Work So Far
So far, we have created a detailed specification for our project including the user-facing API and the internal structures we will be using. We have also mostly completed a sequential implementation of the BDD library, which allows the user to construct BDD's using logical operators and do simple analysis like "one SAT" (find one satisfying assignment for the BDD) and "count SAT" (find number of satisfying assignments for the BDD). Our BDD's are maintained in a canonical form in order to save memory.
We also gave considerable thought into designing the parallel hash table in order to implement the unique BDD table and the cache. This task turned out to be much more difficult than we initially expected for a few reasons:
- The hardware we had access to did not have 128-bit compare-and-swap, which makes it significantly harder to implement a lockfree hash table since we need to do compare-and-swaps on a pointer plus a counter.
- We realized that we would have to implement our own garbage collector over the cache, which means we would need to maintain reference counters in order to keep the memory footprint manageable.
We also spent a good amount of time trying to implement a fork-join parallelism model to handle work distribution. However, this turned out to be a dead-end because implementing such a system is significantly out-of-scope for the difficulty of a 418 project, especially when combined with the rest of the project. We ended up deciding to use the Cilk library instead.
- Verify the correctness of the sequential algorithm by implementing n-Queens (Chris)
- Finish work on the sequential RelProd algorithm, which is used for model checking (Chris)
- Finish the lockfree hash table for the cache and uniques table (Matt) 4/25:
- Finish the reachability algorithm for model checking (Chris)
- Finish cache and uniques table by adapting the lockfree hash table to the needs of the library (Matt) 4/29:
- Write some test cases to verify the correctness of the model checker (Chris)
- Finish adding fork-join parallelism via Cilk (Matt) 5/2:
- Benchmark against BuDDy and test the library to ensure correctness, debug as necessary (both)
- Gather data about the parallelism of our system, including the speedup and memory footprint (both) 5/6:
- Final fine tuning (both)
- Finish creating a final presentation for our project (both)
- Begin practicing for the presentation (both) 5/9:
- Finish final writeup (both)
Though we have given it much thought and done background research to ensure that it is reasonable, we have yet to actually test the code on a Xeon Phi using Cilk. Our hope is that Cilk will be enough for our fork-join needs though we a bit concerned that we will hit unforeseen roadblocks while actually implementing it in the Phi's. Our backup plan is to run the code on the GHC machines, which will give some benchmarks, though we may not be able to observe as large of a speedup.

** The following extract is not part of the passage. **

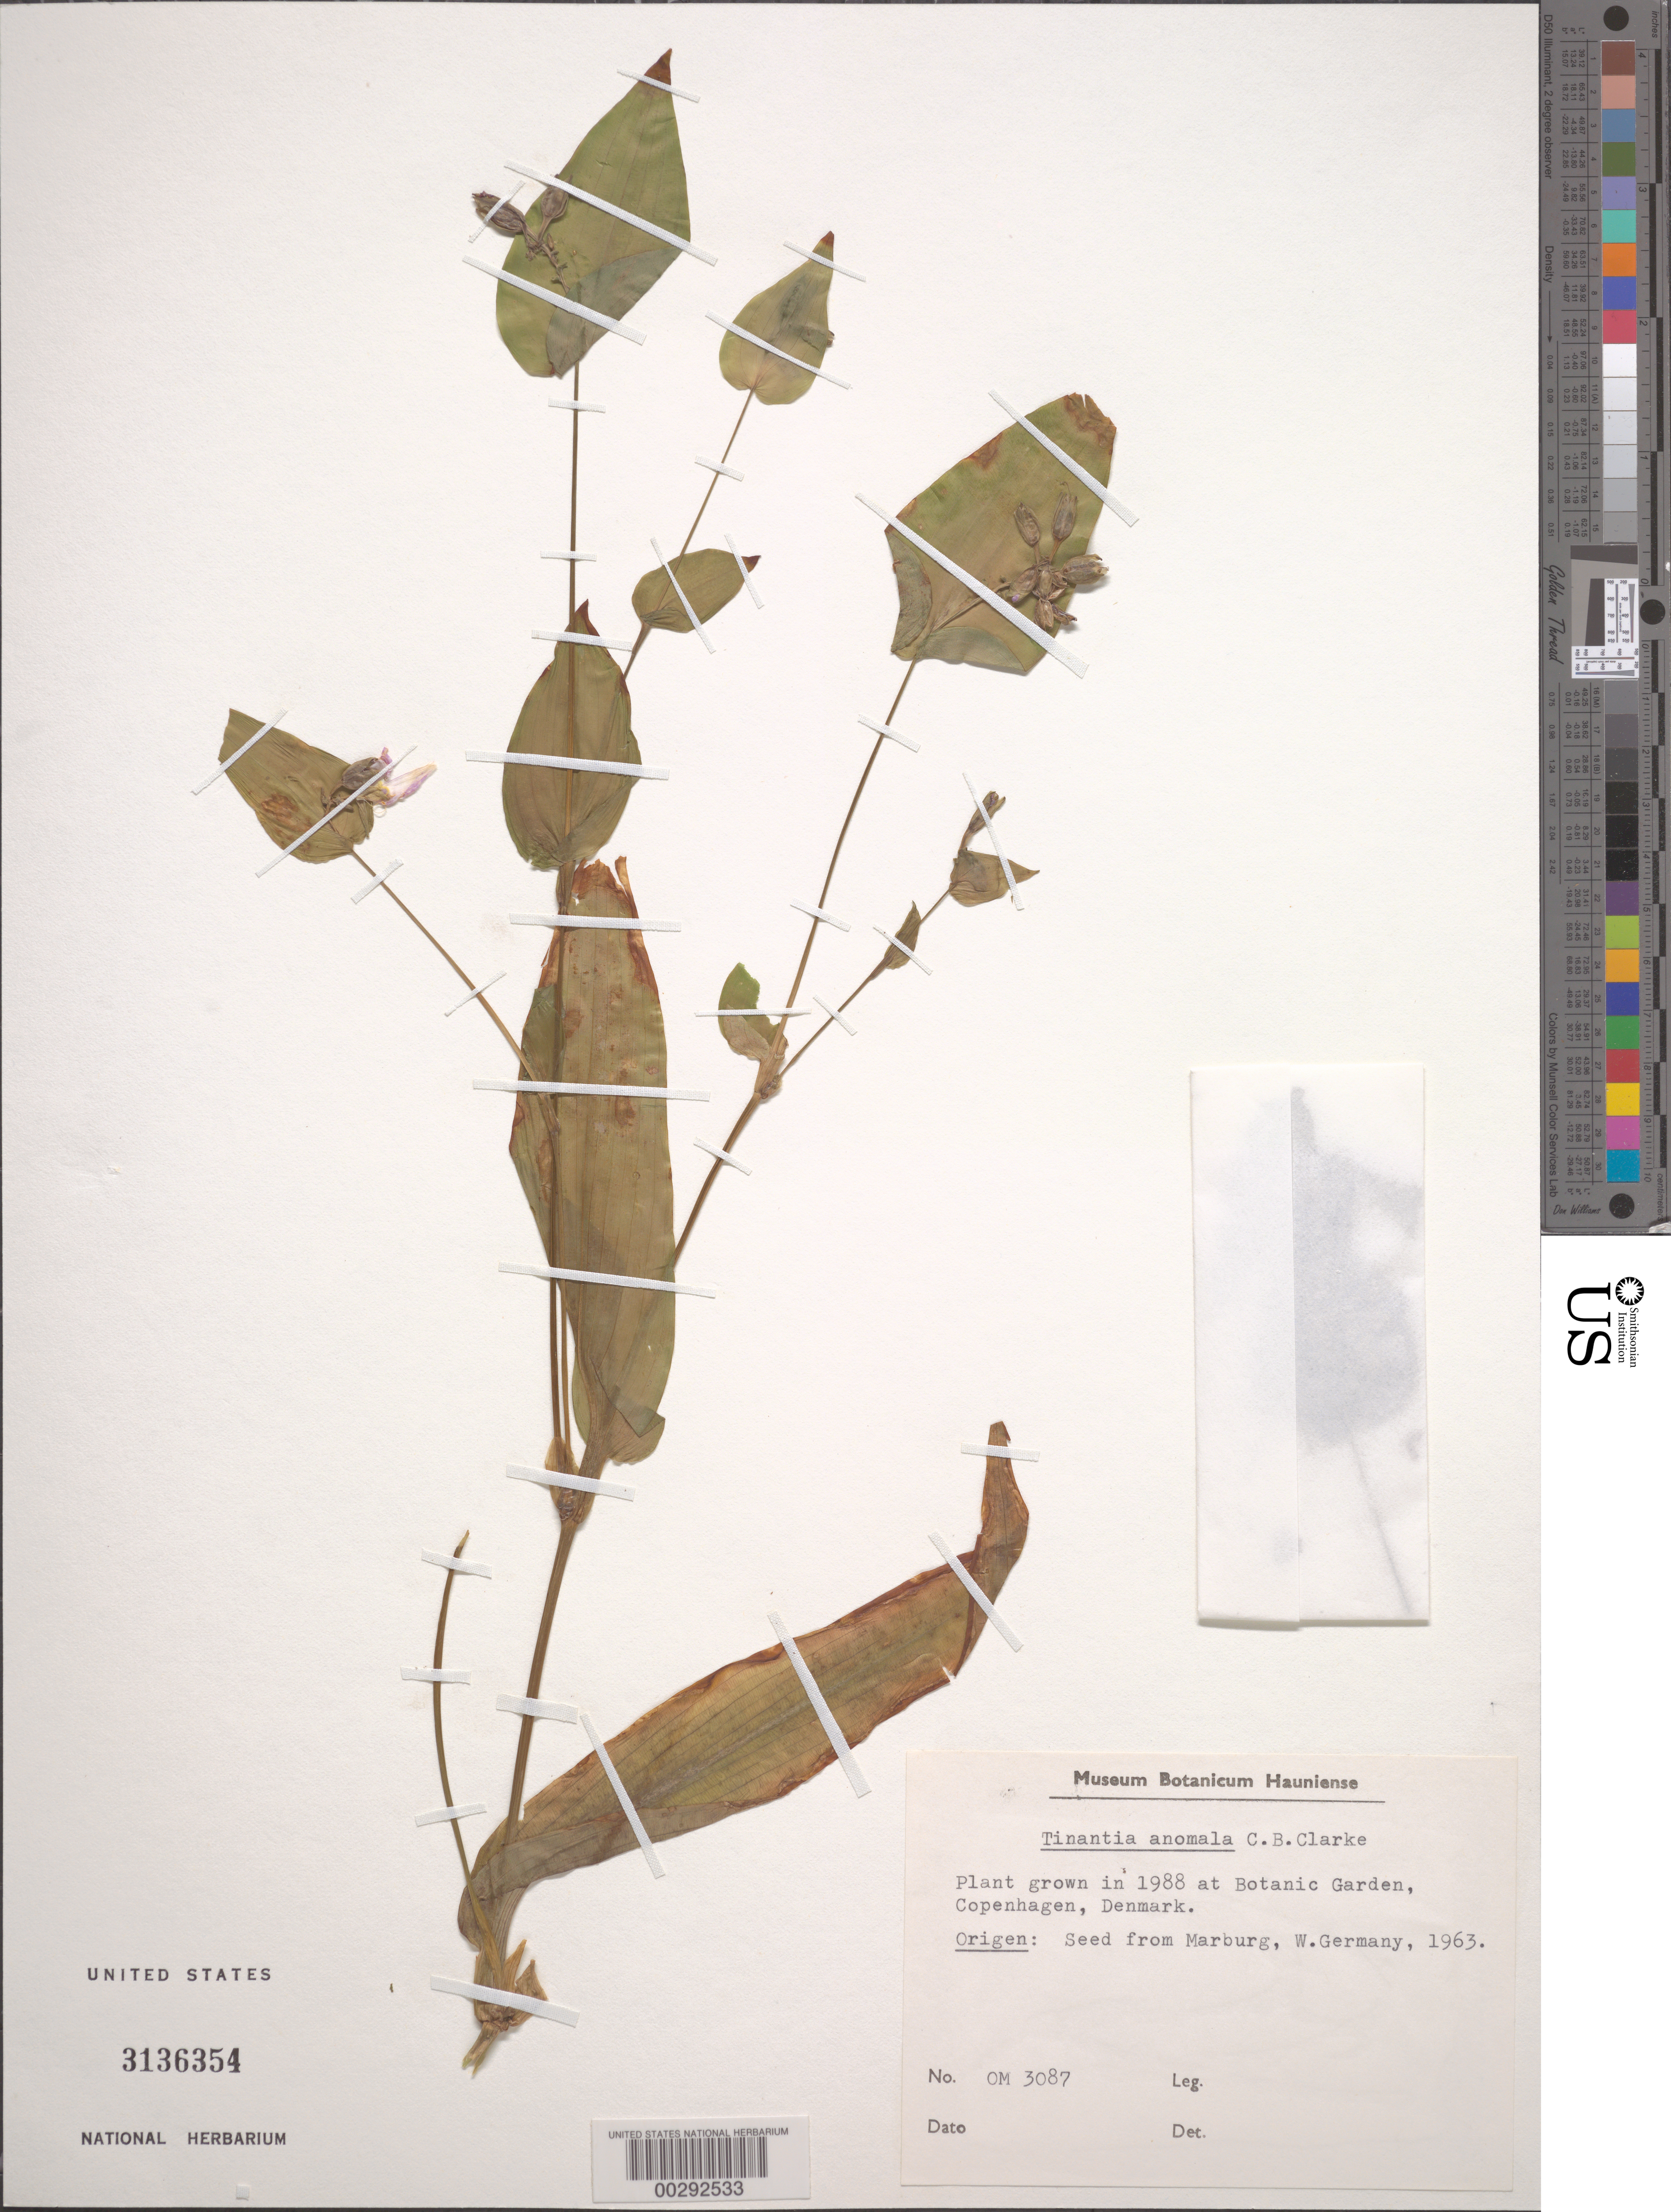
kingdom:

Another big concern is the fact that we are somewhat blindly implementing BDD algorithms according to a few research papers that we have read. So far, things have been going reasonably well, but if we eventually get a correctness bug, it will be incredibly difficult to debug since the algorithms presented in the papers are quite complex and presented in a simplistic fashion. We will try to debug this by manually inspecting the BDD's, though this becomes unfeasible when we try to scale up. This may require help from Professor Bryant if we cannot solve the issue.
For our final presentation we hope to show:
- Implementing a simple BDD with our library to show how easy it is to use.
- Performance benchmarks for creating and operating on large BDD's compared against existing sequential libraries.
- STRETCH: Demonstration of a model checker for verifying the correctness of a piece of parallel code (i.e. deadlock detection).